Bei der Betrugserkennung ist die Identifikation von Mustern häufig die erste Verteidigungslinie. Erwartete Kaufmuster basieren auf dem Standort, der Häufigkeit, den Arten der Läden und anderen Faktoren, die zu einem Nutzer-Profil passen. Wenn etwas völlig anomal erscheint – zum Beispiel eine Person, die sich normalerweise die meiste Zeit über in der San Francisco Bay Area aufhält und dann plötzlich spät in der Nacht in Florida einkauft –, wird dies als möglicher Betrugsversuch gekennzeichnet.

Durch Diagrammanalysen wird die dafür benötigte Rechenleistung erheblich reduziert. Die Diagrammanalyse eignet sich hervorragend, um Muster zwischen Knoten zu identifizieren. In diesem Fall werden die Knotenkategorien als Konten (Karteninhaber), Kauforte, Kaufkategorie, Transaktionen und Terminals definiert. So lassen sich natürliche Verhaltensmuster problemlos feststellen. Zum Beispiel könnte eine Person in einem bestimmten Monat:

  • In verschiedenen Tiergeschäften (Terminals) Tiernahrung (Kaufkategorie) erwerben
  • An Wochenenden für Restaurantbesuche (Transaktionsmetadaten) in der Region (Kauforte) bezahlen
  • Reparaturwerkzeuge (Kaufkategorie) in einem örtlichen Baumarkt (Kontostandort, Kaufort) kaufen.

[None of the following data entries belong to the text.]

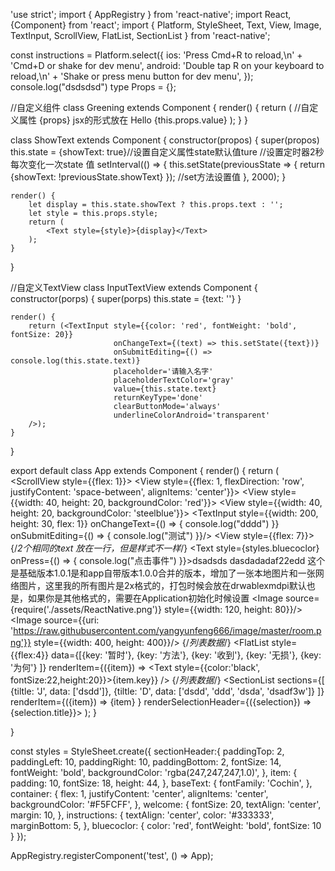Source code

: 'use strict';
import { AppRegistry } from 'react-native';
import React, {Component} from 'react';
import {
    Platform,
    StyleSheet,
    Text,
    View, Image, TextInput, ScrollView, FlatList, SectionList
} from 'react-native';

const instructions = Platform.select({
    ios: 'Press Cmd+R to reload,\n' +
    'Cmd+D or shake for dev menu',
    android: 'Double tap R on your keyboard to reload,\n' +
    'Shake or press menu button for dev menu',
});
console.log("dsdsdsd")
type Props = {};

//自定义组件
class Greening extends Component {
    render() {
        return (
            //自定义属性 {props} jsx的形式放在
            <Text>Hello {this.props.value}</Text>
        );
    }
}

class ShowText extends Component {
    constructor(propos) {
        super(propos)
        this.state = {showText: true}//设置自定义属性state默认值ture
        //设置定时器2秒每次变化一次state 值
        setInterval(() => {
            this.setState(previousState => {
                return {showText: !previousState.showText}
            });
            //set方法设置值
        }, 2000);
    }

    render() {
        let display = this.state.showText ? this.props.text : '';
        let style = this.props.style;
        return (
            <Text style={style}>{display}</Text>
        );
    }
}

//自定义TextView
class InputTextView extends Component {
    constructor(porps) {
        super(porps)
        this.state = {text: ''}
    }

    render() {
        return (<TextInput style={{color: 'red', fontWeight: 'bold', fontSize: 20}}
                           onChangeText={(text) => this.setState({text})}
                           onSubmitEditing={() => console.log(this.state.text)}
                           placeholder='请输入名字'
                           placeholderTextColor='gray'
                           value={this.state.text}
                           returnKeyType='done'
                           clearButtonMode='always'
                           underlineColorAndroid='transparent'
        />);
    }
}


export default class App extends Component<Props> {
    render() {
        return (
            <ScrollView style={{flex: 1}}>
                <View style={{flex: 1, flexDirection: 'row', justifyContent: 'space-between', alignItems: 'center'}}>
                    <View style={{width: 40, height: 20, backgroundColor: 'red'}}>
                    </View>
                    <View style={{width: 40, height: 20, backgroundColor: 'steelblue'}}>
                    </View>
                </View>
                <TextInput style={{width: 200, height: 30, flex: 1}} onChangeText={() => {
                    console.log("dddd")
                }} onSubmitEditing={() => {
                    console.log("测试")
                }}/>
                <View style={{flex: 7}}>
                    {/*2个相同的text 放在一行，但是样式不一样*/}
                    <Text style={styles.baseText}>
                        <Text style={styles.bluecoclor} onPress={() => {
                            console.log("点击事件")
                        }}>dsadsds</Text>
                        <Text numberOfLines={4} style={styles.welcome}>
                            dasdadadaf22edd
                        </Text>
                    </Text>
                <Text style={styles.bluecoclor}>
                    这个是基础版本1.0.1是和app自带版本1.0.0合并的版本，增加了一张本地图片和一张网络图片，这里我的所有图片是2x格式的，打包时候会放在drwablexmdpi默认也是，如果你是其他格式的，需要在Application初始化时候设置
                </Text>
                <Image source={require('./assets/ReactNative.png')} style={{width: 120, height: 80}}/>
                <Image source={{uri: 'https://raw.githubusercontent.com/yangyunfeng666/image/master/room.png'}}
                                           style={{width: 400, height: 400}}/>
                <Greening value='dsdsddd'/>
                <ShowText text='喂喂喂' style={styles.bluecoclor}/>
                <InputTextView multiline={true} numberOfLines={4}
                />
                </View>
                {/*列表数据*/}
                <FlatList style={{flex:4}}
                data={[{key: '暂时'},
                {key: '方法'},
                {key: '收到'},
                {key: '无损'},
                {key: '为何'}
                ]}
                renderItem={({item}) => <Text style={{color:'black', fontSize:22,height:20}}>{item.key}</Text>}
                />
                {/*列表数据*/}
                <SectionList
                    sections={[
                        {tiltle: 'J', data: ['dsdd']},
                        {tiltle: 'D', data: ['dsdd', 'ddd', 'dsda', 'dsadf3w']}
                    ]}
                    renderItem={({item}) => <Text style={styles.item}>{item} </Text>}
                    renderSelectionHeader={({selection}) => <Text style={styles.sectionHeader}>{selection.title}</Text>}>
                </SectionList>
            </ScrollView>
        );
    }


}


const styles = StyleSheet.create({
        sectionHeader:{
        paddingTop: 2,
        paddingLeft: 10,
        paddingRight: 10,
        paddingBottom: 2,
        fontSize: 14,
        fontWeight: 'bold',
        backgroundColor: 'rgba(247,247,247,1.0)',
    },
    item: {
        padding: 10,
        fontSize: 18,
        height: 44,
    },
    baseText: {
        fontFamily: 'Cochin',
    },
    container: {
        flex: 1,
        justifyContent: 'center',
        alignItems: 'center',
        backgroundColor: '#F5FCFF',
    },
    welcome: {
        fontSize: 20,
        textAlign: 'center',
        margin: 10,
    },
    instructions: {
        textAlign: 'center',
        color: '#333333',
        marginBottom: 5,
    },
    bluecoclor: {
        color: 'red',
        fontWeight: 'bold',
        fontSize: 10
    }
});

AppRegistry.registerComponent('test', () => App);
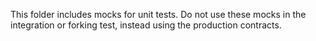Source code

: This folder includes mocks for unit tests. Do not use these mocks in the integration or forking test, instead using the production contracts.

Bei der Betrugserkennung wird üblicherweise maschinelles Lernen eingesetzt. Die Diagrammanalyse kann diese Aufgabe jedoch ergänzen, sodass dieser Prozess genauer und effizienter wird. Dank des Fokus auf den Beziehungen lassen sich mit den Ergebnissen wirksam betrügerische Datensätze erkennen und markieren. Die Daten werden so kuratiert und vorbereitet, bevor sie tatsächlich verwendet werden können.

Die Zukunft von Diagrammdatenbanken

Genau wie die Rechenleistung und Big Data haben sich Diagrammdatenbanken und -techniken in den letzten zehn Jahren weiterentwickelt. Tatsächlich wird immer deutlicher, dass sie wohl künftig das Standardwerkzeug zur Analyse komplexer Datenbeziehungen sein werden. Da Unternehmen und Organisationen in immer höherem Ausmaß auf die Möglichkeiten von Big Data und von Analysen setzen, um auf zunehmend komplexere Weise Erkenntnisse zu gewinnen, werden Diagrammdatenbanken geradezu zu einem Muss. Nur so lassen sich die aktuellen Geschäftsanforderungen erfüllen und künftige Erfolge sichern.